Abstract

PurposeTo quantify inter/intra-tumoral variations of baseline metabolic activity and dose response. To evaluate their impact on tumor control and treatment dose prescription strategies. Methods and materialsTumor voxel baseline metabolic activity, SUV0, and dose response matrix, DRM, quantified using the pre-treatment and weekly FDG-PET/CT imaging feedback for each of 34 HNSCC patients (25 HPV+ and 9 HVP−) were evaluated.
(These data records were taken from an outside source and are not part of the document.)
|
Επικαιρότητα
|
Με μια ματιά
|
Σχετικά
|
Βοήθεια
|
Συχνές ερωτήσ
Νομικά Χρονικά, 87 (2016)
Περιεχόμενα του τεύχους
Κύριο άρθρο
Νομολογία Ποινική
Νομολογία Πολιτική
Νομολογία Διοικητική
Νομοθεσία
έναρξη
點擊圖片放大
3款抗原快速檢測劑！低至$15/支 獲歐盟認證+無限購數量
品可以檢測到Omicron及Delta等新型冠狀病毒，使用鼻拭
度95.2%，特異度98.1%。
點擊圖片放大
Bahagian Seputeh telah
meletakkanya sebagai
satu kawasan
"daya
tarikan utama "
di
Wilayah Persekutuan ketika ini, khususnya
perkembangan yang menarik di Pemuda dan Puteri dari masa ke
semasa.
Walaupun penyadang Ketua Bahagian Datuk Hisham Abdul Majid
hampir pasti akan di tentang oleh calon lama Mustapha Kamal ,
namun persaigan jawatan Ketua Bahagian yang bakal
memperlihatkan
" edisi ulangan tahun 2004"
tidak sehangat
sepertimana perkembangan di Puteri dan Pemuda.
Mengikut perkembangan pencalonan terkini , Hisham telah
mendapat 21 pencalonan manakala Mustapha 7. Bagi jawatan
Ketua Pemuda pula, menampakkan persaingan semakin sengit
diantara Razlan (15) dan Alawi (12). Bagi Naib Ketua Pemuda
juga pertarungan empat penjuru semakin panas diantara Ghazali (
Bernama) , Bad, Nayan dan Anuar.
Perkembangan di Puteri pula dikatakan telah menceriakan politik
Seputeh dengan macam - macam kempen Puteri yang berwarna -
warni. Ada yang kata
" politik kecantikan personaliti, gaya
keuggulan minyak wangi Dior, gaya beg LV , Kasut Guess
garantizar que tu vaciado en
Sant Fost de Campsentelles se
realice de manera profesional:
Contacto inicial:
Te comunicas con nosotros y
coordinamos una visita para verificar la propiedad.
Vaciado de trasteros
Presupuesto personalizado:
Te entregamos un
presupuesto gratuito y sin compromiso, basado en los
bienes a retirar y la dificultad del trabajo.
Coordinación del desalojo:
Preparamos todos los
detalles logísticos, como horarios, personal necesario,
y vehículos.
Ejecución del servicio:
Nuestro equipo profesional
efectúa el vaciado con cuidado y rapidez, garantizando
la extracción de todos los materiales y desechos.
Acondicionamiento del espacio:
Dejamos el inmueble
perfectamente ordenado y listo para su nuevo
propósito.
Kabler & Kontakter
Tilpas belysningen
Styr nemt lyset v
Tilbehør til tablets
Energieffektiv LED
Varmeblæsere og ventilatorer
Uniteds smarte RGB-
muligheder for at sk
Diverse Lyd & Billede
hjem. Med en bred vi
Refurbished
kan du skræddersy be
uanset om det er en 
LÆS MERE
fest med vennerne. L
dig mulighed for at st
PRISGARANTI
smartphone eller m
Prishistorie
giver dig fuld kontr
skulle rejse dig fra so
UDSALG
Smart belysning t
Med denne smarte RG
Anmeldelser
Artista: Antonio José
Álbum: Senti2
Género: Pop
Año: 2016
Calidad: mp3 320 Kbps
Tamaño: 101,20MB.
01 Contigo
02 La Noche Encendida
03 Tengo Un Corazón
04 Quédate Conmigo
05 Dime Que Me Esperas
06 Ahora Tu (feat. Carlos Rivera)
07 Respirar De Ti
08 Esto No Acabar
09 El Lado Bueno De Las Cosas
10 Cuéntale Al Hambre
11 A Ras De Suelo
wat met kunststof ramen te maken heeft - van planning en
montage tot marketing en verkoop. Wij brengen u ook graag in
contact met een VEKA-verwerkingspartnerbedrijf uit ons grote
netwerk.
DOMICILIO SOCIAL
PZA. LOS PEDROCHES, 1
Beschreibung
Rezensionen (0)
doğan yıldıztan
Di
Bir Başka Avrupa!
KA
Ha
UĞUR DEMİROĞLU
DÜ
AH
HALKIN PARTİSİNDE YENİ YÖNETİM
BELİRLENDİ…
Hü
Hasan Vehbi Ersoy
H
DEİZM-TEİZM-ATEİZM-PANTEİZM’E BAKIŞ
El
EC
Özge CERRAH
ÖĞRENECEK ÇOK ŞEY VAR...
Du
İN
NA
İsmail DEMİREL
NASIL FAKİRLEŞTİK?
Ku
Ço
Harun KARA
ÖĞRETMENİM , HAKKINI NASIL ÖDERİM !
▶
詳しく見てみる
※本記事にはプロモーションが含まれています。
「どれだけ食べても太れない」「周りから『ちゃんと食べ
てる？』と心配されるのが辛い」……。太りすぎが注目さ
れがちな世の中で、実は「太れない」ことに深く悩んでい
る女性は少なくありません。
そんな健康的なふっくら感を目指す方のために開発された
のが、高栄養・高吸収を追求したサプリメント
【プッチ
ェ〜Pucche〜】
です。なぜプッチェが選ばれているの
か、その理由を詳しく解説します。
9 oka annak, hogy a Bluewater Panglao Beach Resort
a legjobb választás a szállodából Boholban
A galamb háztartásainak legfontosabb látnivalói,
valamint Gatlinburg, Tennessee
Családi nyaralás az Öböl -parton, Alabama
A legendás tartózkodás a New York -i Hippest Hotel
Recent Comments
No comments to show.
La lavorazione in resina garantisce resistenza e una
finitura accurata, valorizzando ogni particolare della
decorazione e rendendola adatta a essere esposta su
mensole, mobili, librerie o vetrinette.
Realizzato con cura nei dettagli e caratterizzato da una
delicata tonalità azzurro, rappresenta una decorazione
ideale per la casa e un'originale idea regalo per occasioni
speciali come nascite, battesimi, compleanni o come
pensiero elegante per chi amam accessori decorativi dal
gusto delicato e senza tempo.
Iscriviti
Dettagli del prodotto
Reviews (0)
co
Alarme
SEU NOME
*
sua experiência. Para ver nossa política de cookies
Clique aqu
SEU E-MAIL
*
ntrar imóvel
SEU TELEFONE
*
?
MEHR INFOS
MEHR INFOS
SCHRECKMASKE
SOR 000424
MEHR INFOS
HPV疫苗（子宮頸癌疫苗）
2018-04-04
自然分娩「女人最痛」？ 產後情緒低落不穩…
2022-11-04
Inter/intra-tumoral variations of tumor voxel (SUV0, DRM) for each of the HPV− and HPV+ tumor groups were quantified and used to evaluate the variations of individual tumor control probabilities and the efficiency of uniform vs non-uniform treatment dose prescription strategies. ResultsTumor voxel dose response variation of all tumor voxels assessed using FDG-PET/CT imaging feedback had the mean(CV) = 0.47(47%), which was consistent with those of previously published in vitro tumor clonogenic assay. The HPV− tumors had the mean(CV) dose response, 0.53(49%), significantly larger than those of the HPV+ tumors, 0.45(43%). However, their baseline SUVs were opposite, 6.5(56%) vs 7.7(65%). Comparing to the inter-tumoral variations, both HPV−/+ tumor groups showed larger intra-tumoral variations, (53%, 58%) vs (20%, 31%) for the baseline SUV and (38%, 37%) vs (31%, 21%) for the dose response. Due to the large dose response variations, treatment dose to control the tumor voxels has very broad range with CV of TCD50 = 97% for the HPV− and 67% for the HPV+ tumor group respectively. As a consequence, heterogeneous prescription dose could potentially reduce the treatment integral dose for 92% of the HPV+ tumors and 78% of the HPV− tumors. ConclusionsThe study demonstrates that tumor dose response assessed using FDG-PET/CT feedback images had a similar distribution to those assessed conventionally using in vitro tumor clonogenic assay. Inter-tumoral dose response variation seems larger for HPV− tumors, but intra-tumoral dose response variations are similar for both HPV groups. These variations cause very large variation on the individual tumor control probability and limit the efficacy of dose escalation and de-escalation in conventional clinical practice. On the other hand, heterogeneous dose prescription guided by metabolic imaging feedback has a potential advantage in radiotherapy.